WHAT THE TASK ASKS: Search the listing below for "pixel". Copy each matching line.

SOURCE INFORMATION:
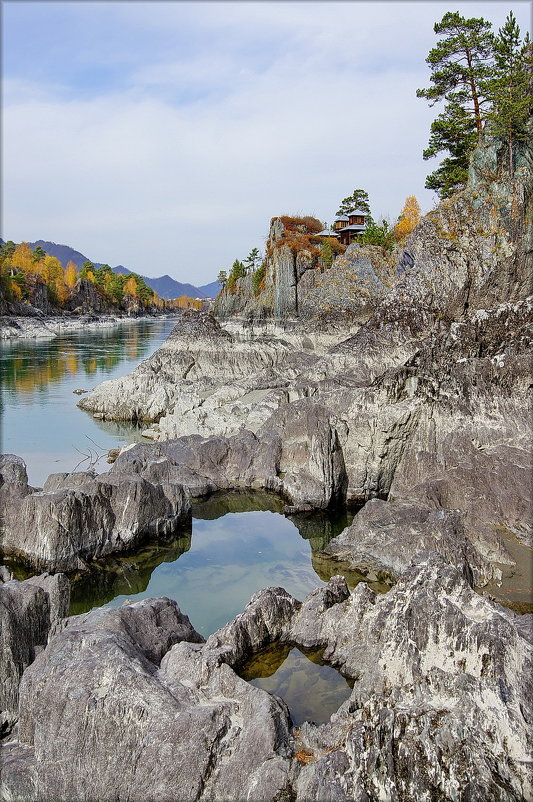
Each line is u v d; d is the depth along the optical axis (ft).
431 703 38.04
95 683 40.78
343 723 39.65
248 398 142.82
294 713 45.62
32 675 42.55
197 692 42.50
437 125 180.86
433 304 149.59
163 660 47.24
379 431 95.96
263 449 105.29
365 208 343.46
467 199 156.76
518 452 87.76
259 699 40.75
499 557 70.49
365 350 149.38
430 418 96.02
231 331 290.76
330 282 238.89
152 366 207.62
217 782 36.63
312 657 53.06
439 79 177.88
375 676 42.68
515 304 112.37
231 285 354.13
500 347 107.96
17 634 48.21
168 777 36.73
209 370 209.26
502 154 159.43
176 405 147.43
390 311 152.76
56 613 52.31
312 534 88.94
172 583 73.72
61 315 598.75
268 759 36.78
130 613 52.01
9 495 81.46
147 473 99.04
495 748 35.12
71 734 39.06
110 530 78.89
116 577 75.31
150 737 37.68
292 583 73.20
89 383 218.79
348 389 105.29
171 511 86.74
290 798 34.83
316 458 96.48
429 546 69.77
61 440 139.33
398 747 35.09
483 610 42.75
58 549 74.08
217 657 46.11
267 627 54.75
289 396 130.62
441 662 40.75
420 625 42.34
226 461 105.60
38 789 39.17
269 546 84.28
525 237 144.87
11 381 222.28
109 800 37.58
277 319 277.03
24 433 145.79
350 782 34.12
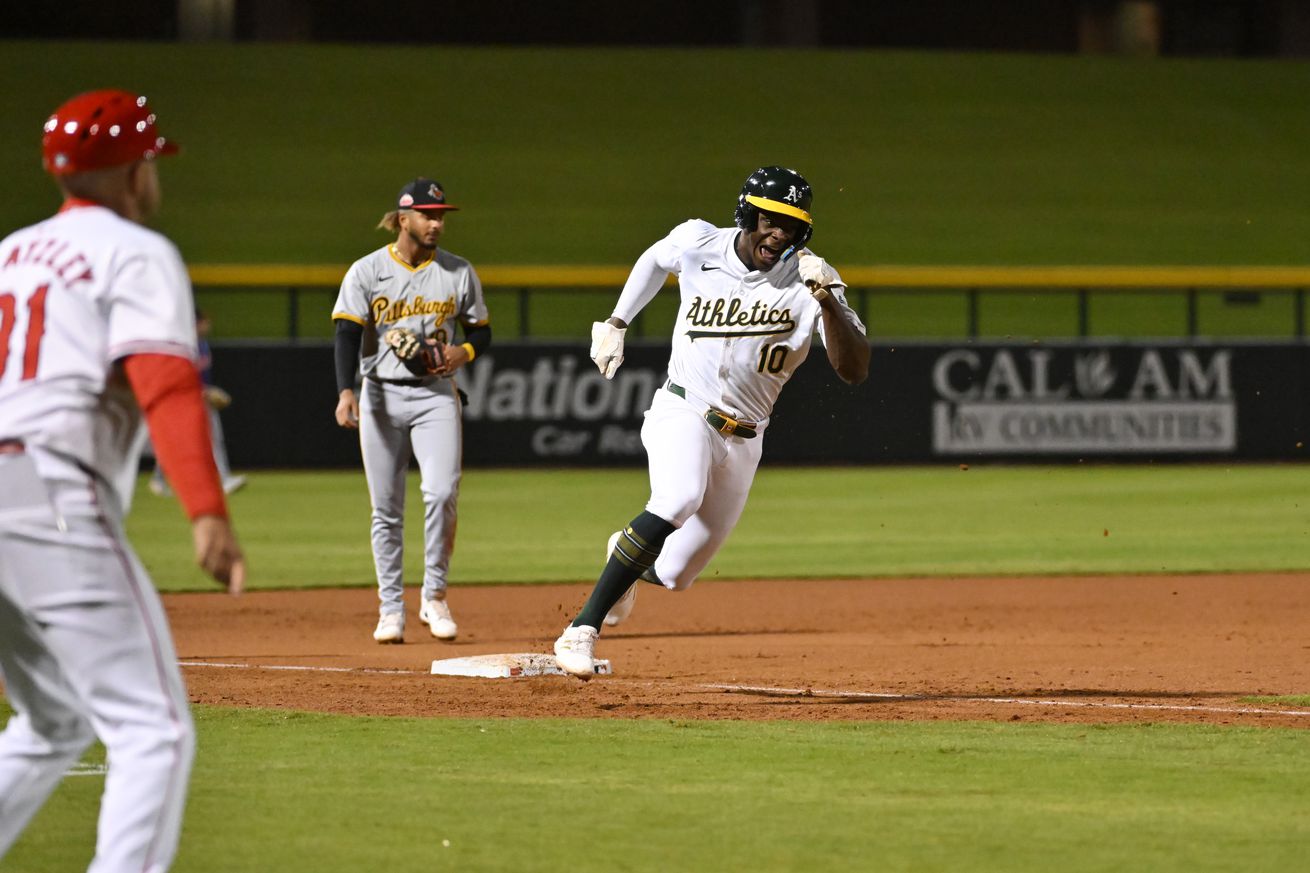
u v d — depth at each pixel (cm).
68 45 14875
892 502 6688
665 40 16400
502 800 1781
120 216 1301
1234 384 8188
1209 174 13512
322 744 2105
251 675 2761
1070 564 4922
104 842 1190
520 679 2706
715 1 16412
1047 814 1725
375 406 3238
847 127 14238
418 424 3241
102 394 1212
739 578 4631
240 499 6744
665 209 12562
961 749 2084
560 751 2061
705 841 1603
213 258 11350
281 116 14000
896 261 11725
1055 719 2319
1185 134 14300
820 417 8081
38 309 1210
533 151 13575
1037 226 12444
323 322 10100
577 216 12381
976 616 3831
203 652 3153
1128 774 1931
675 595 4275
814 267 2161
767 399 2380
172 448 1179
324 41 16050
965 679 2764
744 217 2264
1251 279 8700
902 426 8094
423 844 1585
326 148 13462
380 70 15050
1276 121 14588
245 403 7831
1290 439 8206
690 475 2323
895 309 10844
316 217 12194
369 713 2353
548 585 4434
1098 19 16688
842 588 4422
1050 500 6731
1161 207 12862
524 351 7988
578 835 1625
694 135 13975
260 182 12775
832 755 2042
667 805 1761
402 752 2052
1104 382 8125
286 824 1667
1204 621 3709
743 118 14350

...

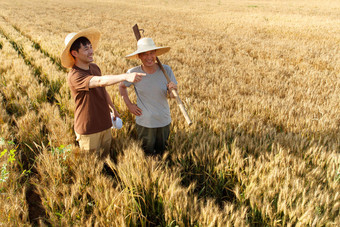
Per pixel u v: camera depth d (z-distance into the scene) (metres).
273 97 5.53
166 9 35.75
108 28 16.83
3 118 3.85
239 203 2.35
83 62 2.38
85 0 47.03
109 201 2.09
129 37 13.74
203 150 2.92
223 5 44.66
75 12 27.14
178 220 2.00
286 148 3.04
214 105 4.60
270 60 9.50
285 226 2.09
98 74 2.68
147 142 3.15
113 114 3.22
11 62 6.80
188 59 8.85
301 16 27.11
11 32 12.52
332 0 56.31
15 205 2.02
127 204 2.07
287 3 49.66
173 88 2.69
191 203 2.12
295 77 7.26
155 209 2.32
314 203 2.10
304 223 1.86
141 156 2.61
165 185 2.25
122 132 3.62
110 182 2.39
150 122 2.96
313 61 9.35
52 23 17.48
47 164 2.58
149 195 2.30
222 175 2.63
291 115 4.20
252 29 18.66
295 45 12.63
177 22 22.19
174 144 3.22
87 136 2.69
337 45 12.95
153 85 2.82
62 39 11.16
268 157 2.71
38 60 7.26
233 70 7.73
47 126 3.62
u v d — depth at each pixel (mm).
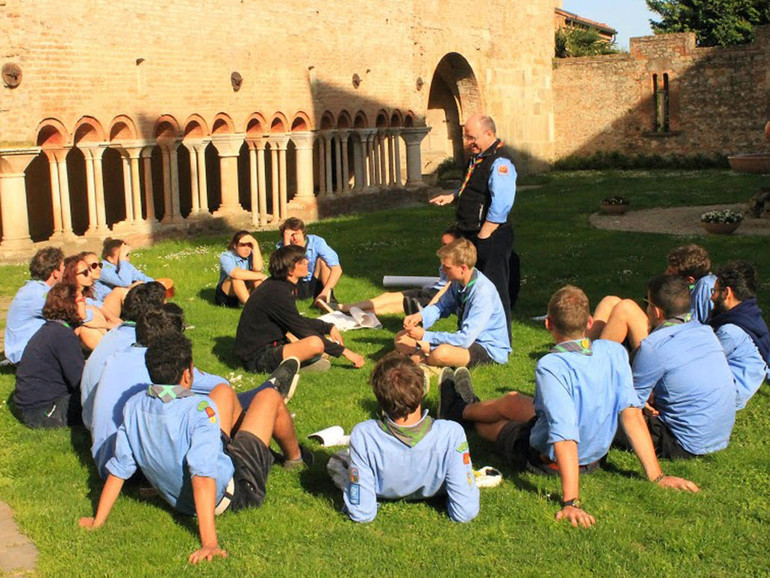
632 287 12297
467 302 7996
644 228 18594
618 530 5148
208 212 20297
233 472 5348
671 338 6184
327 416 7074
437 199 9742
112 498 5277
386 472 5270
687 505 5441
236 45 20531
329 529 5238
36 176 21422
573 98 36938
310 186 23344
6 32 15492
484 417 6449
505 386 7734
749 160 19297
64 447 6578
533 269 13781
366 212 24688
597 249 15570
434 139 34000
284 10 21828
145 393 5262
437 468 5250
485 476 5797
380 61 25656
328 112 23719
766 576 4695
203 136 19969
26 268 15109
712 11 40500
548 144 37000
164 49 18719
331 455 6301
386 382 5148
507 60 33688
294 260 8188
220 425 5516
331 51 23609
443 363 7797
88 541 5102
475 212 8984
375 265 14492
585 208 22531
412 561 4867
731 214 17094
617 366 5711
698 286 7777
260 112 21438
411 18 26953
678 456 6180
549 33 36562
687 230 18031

---

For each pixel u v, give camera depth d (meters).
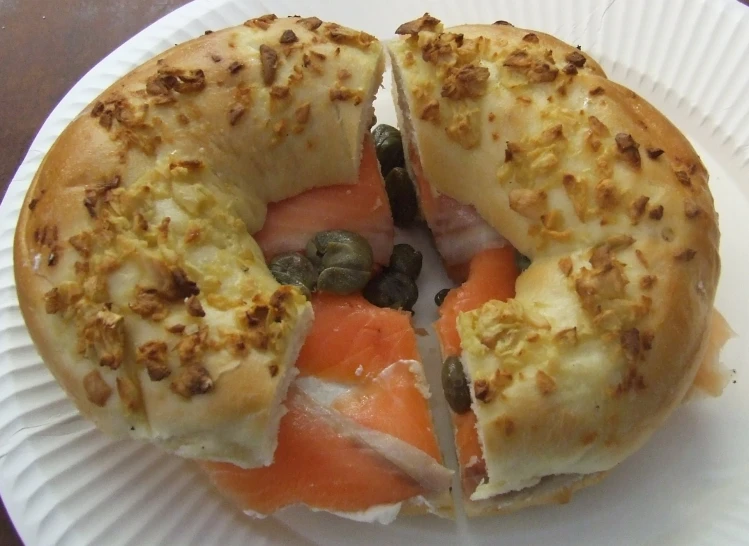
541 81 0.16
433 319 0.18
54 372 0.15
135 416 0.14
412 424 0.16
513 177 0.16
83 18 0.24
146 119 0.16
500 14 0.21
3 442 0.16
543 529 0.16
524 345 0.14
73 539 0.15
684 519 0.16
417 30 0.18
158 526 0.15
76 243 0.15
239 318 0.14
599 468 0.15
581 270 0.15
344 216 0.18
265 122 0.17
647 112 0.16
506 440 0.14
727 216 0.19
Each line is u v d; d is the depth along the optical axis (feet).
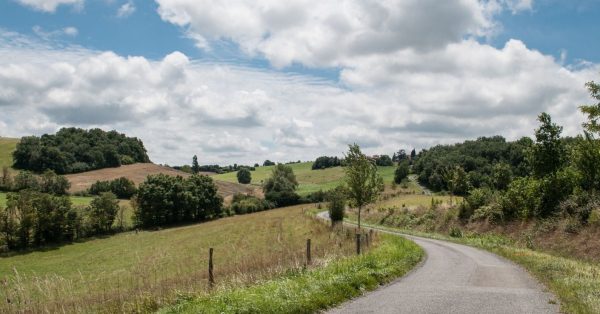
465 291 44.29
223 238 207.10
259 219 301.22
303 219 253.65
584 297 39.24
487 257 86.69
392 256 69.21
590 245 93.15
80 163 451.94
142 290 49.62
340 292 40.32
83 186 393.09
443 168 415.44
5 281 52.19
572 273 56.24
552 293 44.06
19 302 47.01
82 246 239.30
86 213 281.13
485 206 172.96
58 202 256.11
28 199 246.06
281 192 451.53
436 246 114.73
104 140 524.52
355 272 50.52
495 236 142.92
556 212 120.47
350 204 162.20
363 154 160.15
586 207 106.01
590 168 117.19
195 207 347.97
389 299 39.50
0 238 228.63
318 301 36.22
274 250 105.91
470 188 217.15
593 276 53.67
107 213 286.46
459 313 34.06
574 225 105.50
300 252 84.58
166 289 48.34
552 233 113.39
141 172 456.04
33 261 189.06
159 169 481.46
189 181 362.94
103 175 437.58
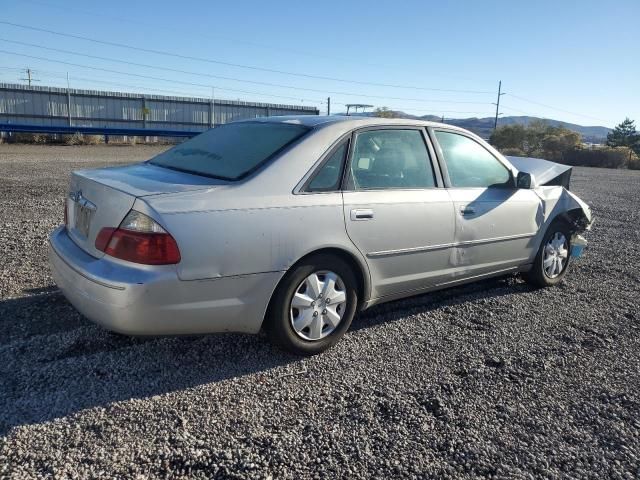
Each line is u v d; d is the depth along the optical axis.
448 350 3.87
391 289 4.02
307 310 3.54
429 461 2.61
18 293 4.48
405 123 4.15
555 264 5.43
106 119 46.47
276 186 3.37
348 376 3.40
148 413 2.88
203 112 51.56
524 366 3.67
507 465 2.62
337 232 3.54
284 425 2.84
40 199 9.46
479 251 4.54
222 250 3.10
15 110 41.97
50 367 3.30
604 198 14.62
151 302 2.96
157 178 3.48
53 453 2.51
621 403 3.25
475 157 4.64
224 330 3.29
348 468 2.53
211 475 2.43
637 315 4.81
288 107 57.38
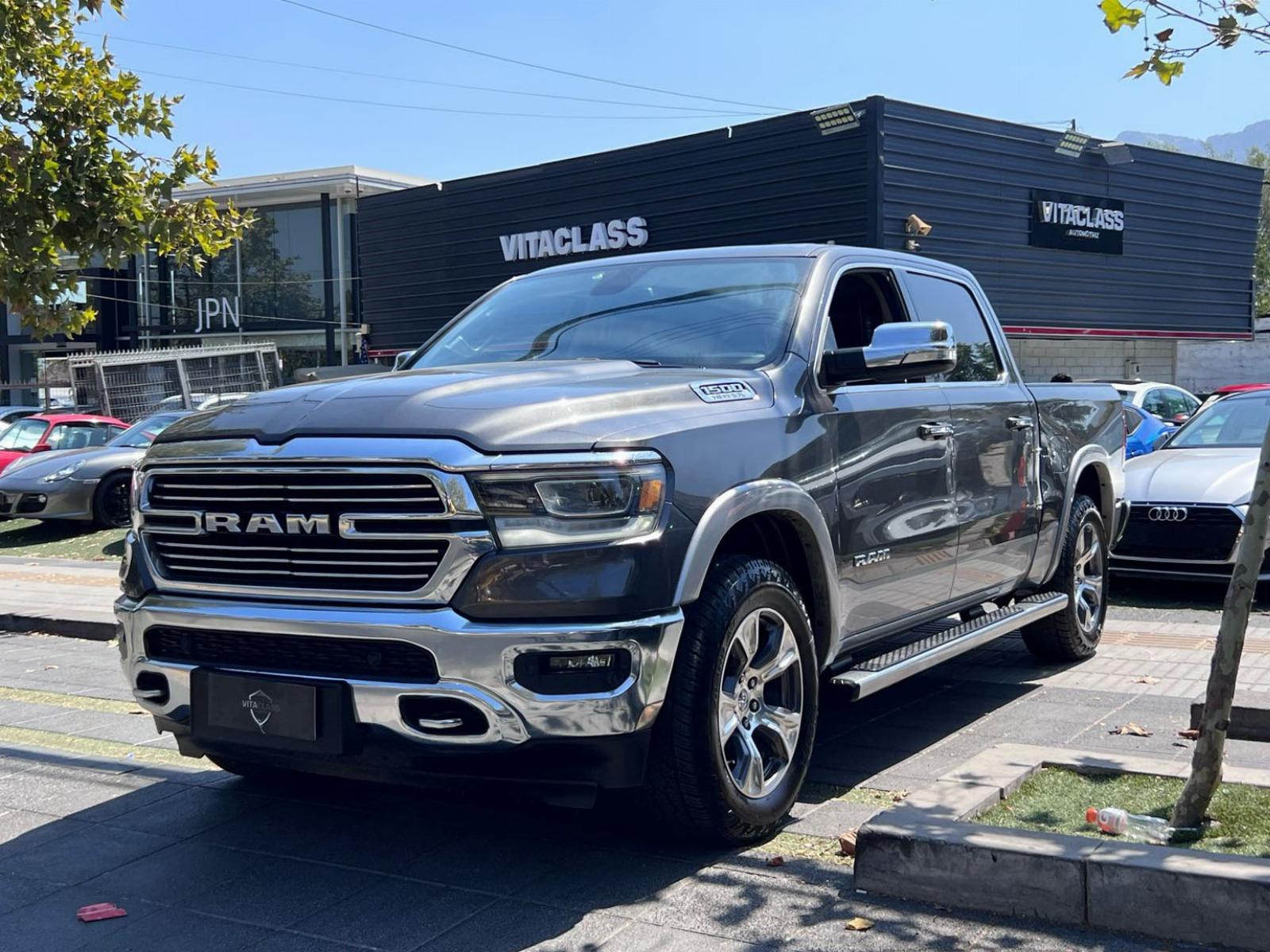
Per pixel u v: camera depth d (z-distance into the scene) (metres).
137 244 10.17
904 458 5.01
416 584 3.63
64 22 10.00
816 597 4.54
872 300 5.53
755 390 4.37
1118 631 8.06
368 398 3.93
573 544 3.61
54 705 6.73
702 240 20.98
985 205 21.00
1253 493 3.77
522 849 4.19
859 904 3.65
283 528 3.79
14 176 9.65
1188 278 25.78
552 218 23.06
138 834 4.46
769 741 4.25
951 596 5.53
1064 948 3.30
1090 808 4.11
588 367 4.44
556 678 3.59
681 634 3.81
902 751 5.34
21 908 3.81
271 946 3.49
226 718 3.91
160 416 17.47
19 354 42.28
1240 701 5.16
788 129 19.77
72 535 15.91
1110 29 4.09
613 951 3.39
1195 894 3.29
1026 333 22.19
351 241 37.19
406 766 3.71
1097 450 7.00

REPLY TO THE TASK:
u v d — depth at each pixel (cm).
Per pixel u v: camera depth d (z-distance into the scene) (metres).
u v d — depth at each pixel (mm).
For each pixel u v, give camera depth d (meters).
Per pixel u v: camera depth d (z-distance into the scene) (metres).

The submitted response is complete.